13.Bölüm- Gözyaşının Acı Yakarışı

67.3K 3.6K 1.5K
                                    

Ben geldim.

Nasılsınız VH'ciler?

Sizi çok özledim ve duygu yüklü bir bölüm ile karşınızdayım. Diğer bölümümüz 300 oy aldığında gelecek. Sizi çok fazla zorlamak istemiyorum ve hemen bölüm ile karşınıza geçmek istiyorum.

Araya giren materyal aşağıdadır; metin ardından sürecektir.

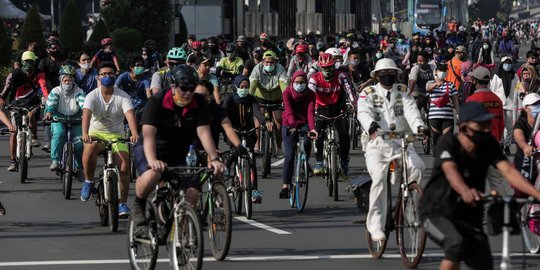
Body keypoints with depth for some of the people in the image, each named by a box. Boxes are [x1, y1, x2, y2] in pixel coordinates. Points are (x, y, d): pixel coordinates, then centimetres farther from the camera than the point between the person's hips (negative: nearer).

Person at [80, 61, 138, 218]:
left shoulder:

Bu bölümün ithafı benim biricik Enesever'im Güli'ye gelsin. Kendisi her kitabımda yanımda olan ve her zaman beni destekleyen sayılı okuyucum arasında. Umarım bölümü seversin Güli. Sana layık bir bölüm olması için çabaladım. Seni çok seviyorum :)


Bölüm Şarkısı: Alessia Cara- River of Tears

Multimedia: Bölüm Sözü


İyi okumalar....


Aşk güçlü bir duyguydu.


Bir çok insanın tattığı ve acısıyla daha da yoğunlaşan bir histi. Varlığı, yokluğundan çok daha fazla yaralar bırakıyordu. Yine de dünyada en çok değer verilen duyguydu aşk. Peki bu doğru muydu evren için? Aşktan daha masum duygular yok muydu yaşadığımız hayatta? Bana göre vardı.


Bir bebeğin annesine ilk bakışı ve bir dostun varlığının kutsallığı... Hepsi benim için daha önemliydi. Özellikle bir bebek olarak yaşamanın ne olduğunu bilmeyen bir kız için dostluk çok daha mühimdi. Seni ayakta tutan ve katlanacağın zorlu hayatta dayanağın olan ağaç gibiydi. Kökleri o kadar sağlam olurdu ki, büyük bir deprem onu sallamadığı sürece her daim o ağaca tutunabilirdin.



Ve benim ağacım-dayanağım- o depreme uğramıştı...


Hayatımdaki ağacın köklerinden koparmayı denemişlerdi. Nefreti ve kini arkamda bırakmaya çalıştığım her an, duygularım daha da yoğun bir biçimde geri dönmüştü. Kana susamış vahşi bir hayvan gibi olmuştum. Tek bir hedefim vardı, o da sözde babam olacak o aşağılık herifti.


Adımlarım öfke ile ona yaklaşırken hırlar gibi bir ses çıkardım. Mavi gözlerim sadece nefretle ile alevlere boğulurken belime dolanan güçlü kollardan kendimi kurtarmayı denedim. Hayalimdeki kurduğum bütün intikam planlarını üstünde kullanmak istiyordum. O herifin ölmesini istiyordum. O şerefsiz piç benim hayatımdan sonsuza dek gitmesini istiyordum.


"Bırak." dedim tıslayarak konuşurken. Bedenime sahip çıkan kollar daha da sıkılaşırken kulağıma gelen nefes ile sakinleşmeyi denedim.


"Burada olmaz. Sakin olman gerek tehlike."


Bu tanıdık isim ve ses ile nefeslerimi düzenlemeyi denerken hareketlerimi yavaşça kontrol altına aldım. Babam olacak o aşağılık adama bakmazken arkamı döndüm ve hızlıca odanın çıkışına gittim. Koşan adımlar ile hava denilen o lanet ihtiyacı ararken gözlerimden akmaya hazırlanan yaşları kontrol altına aldım. Bir kere bile kendi için ağlamayan Ada Solmaz, ağacı için ağlamak üzereydi. Sıcaklığı ile içini umutla dolduran o çikolata gözler için endişeden ölebilecek haldeydi.


En sonunda bankların olduğu yere çıkmamla yere çöktüm ve zor da olsa sahip olmak istediğim oksijeni içime almayı denedim. Her bir nefes alış ayrı bir acıya neden olurken korku her zamanki gibi benliğimi sarmıştı. Kendim için hissettiğim duygular yerine sadece onu düşünür hale gelmiştim.


Kabuslarımdaki gibi o masum grinin siyaha bulanmasına korkmuştum...


"Ona savunmasız olduğunu gösterdin." diye konuştu yukarıdan bir ses. Bakışlarım hala bacaklarıma kilitlenmişken başımı ileri geri sallamaya başladım.